Incidentally, the question of excessive PA corruption and lack of democracy has been fudged internationally – and when I personally raised this with UK Foreign Secretary William Hague, I did not feel a sense of urgency in his response.
Jordan’s strategic and sovereign rights vis-à-vis the West Bank run particularly deep. What remains obscure is that under the Jericho Conference of December 1948, West Bank delegates unanimously declared the West Bank an integral part of the Hashemite Kingdom of Jordan – even attended and championed by two fiercely nationalistic delegates from my own clan: one was a highly influential arch-ideologue of the Arab Ba’ath Party (Abdullah Al-Rimawi, later Jordan’s very radical Foreign Secretary in 1956) and the other was secretary to the military arm of the Palestinian national movement (Dr.
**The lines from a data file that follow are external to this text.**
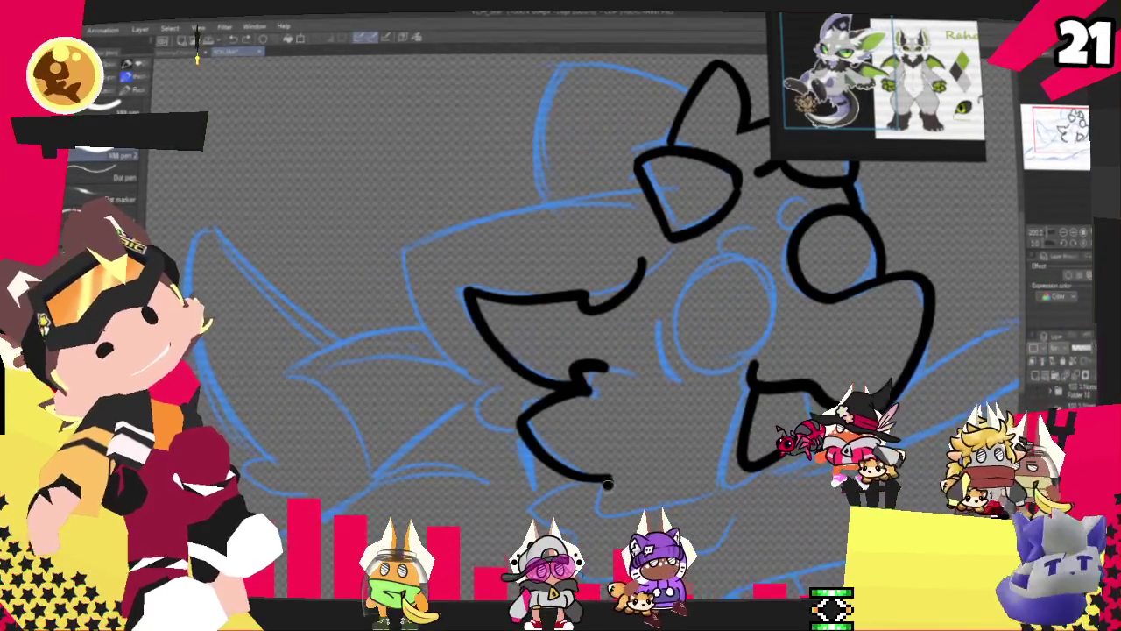
{"action": "key", "text": "ctrl+z"}
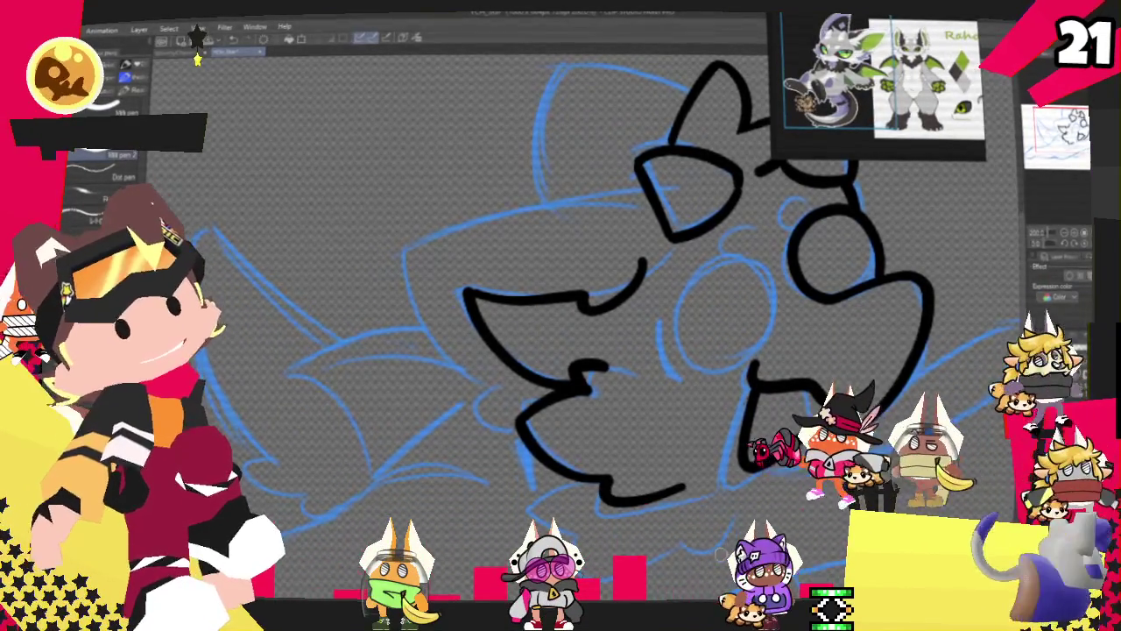
{"action": "left_click_drag", "start_coordinate": [605, 500], "coordinate": [698, 480]}
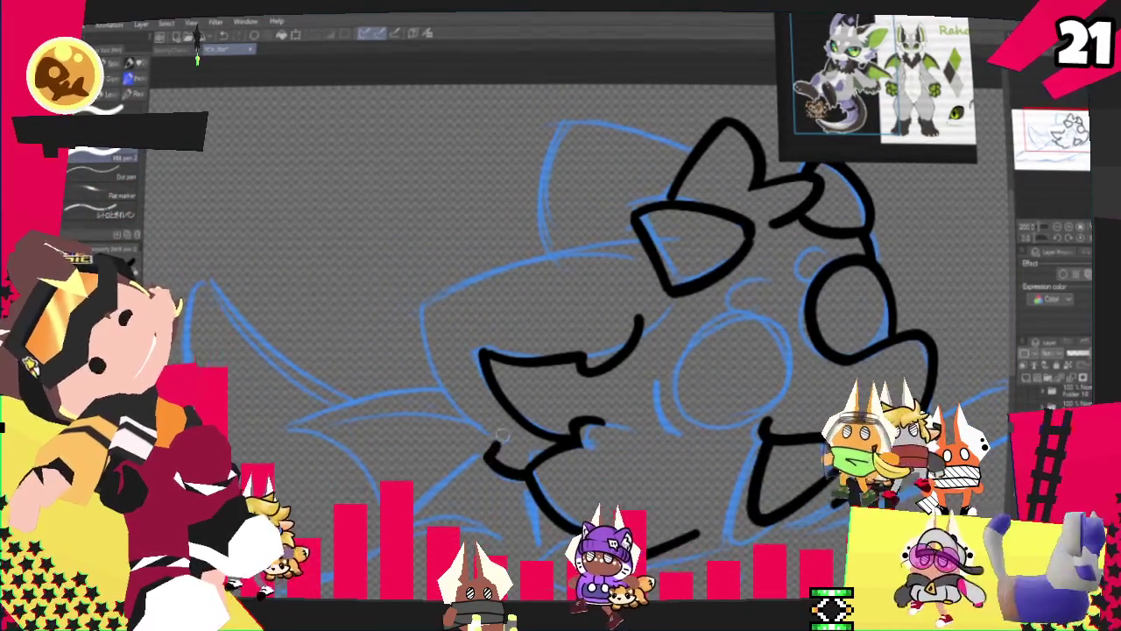
- Ink the curve on the left of the face and the line along the top of the head
{"action": "left_click_drag", "start_coordinate": [437, 287], "coordinate": [486, 442]}
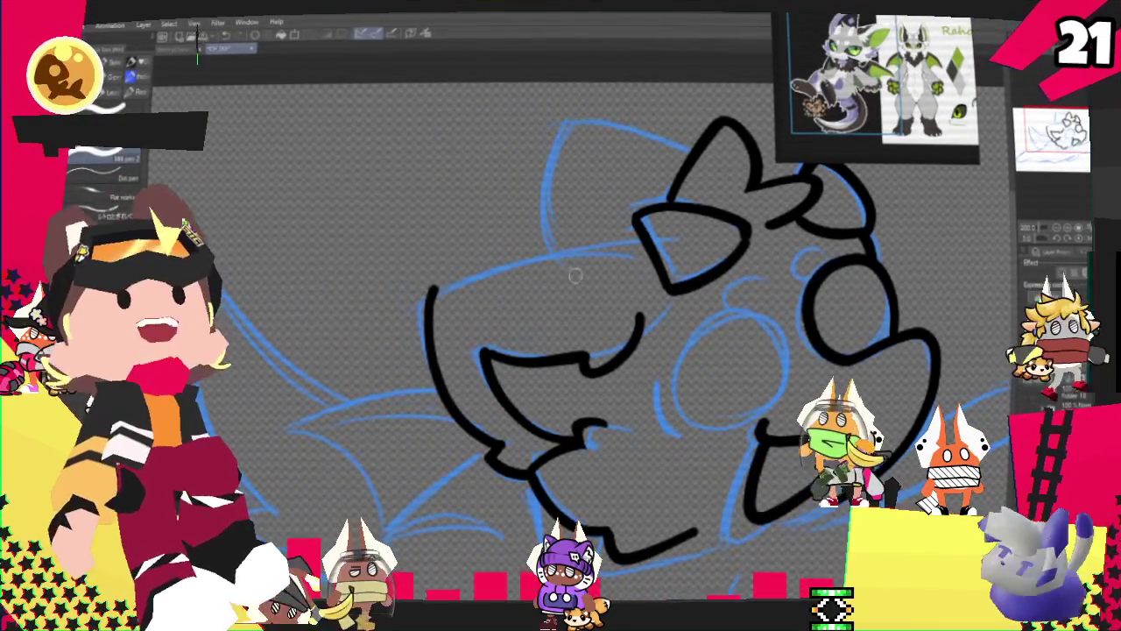
{"action": "left_click_drag", "start_coordinate": [427, 289], "coordinate": [548, 270]}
Kassim Al-Rimawi, later head of Jordanian parliament in 1967 and Jordan’s prime minister in 1980).
Subsequent formal unity was forged in 1950, cemented constitutionally in 1952 – the hallmark of a unified Jordan until 1967 when Jordan lost the West Bank to Israel.
REVOLUTIONS DO not necessarily have to be bloody.
They should be defined by the fundamental changes they bring.
Although it is nearly 10 years overdue, Jordan shall very shortly embark on one; with both its monarch and populace united to forge a meaningfully reformed Jordan – one that is exemplary in the Middle East in its respect for human rights, rejection of nepotism in all its manifestations and assertive in its all-inclusive national identity. Jordan will always be Hashemite – it is the essence of our existential and constitutional makeup.
The writer is a former part-time lecturer in public international law at the London School of Economics, guest lecturer at Cambridge University, course director in the Master’s Law Program in Islamic Financial Law at BPP University College, London and author of Raising Capital on Arab Equity Markets: Selected Legal and Juridical Aspects (Kluwer Law International, 2011).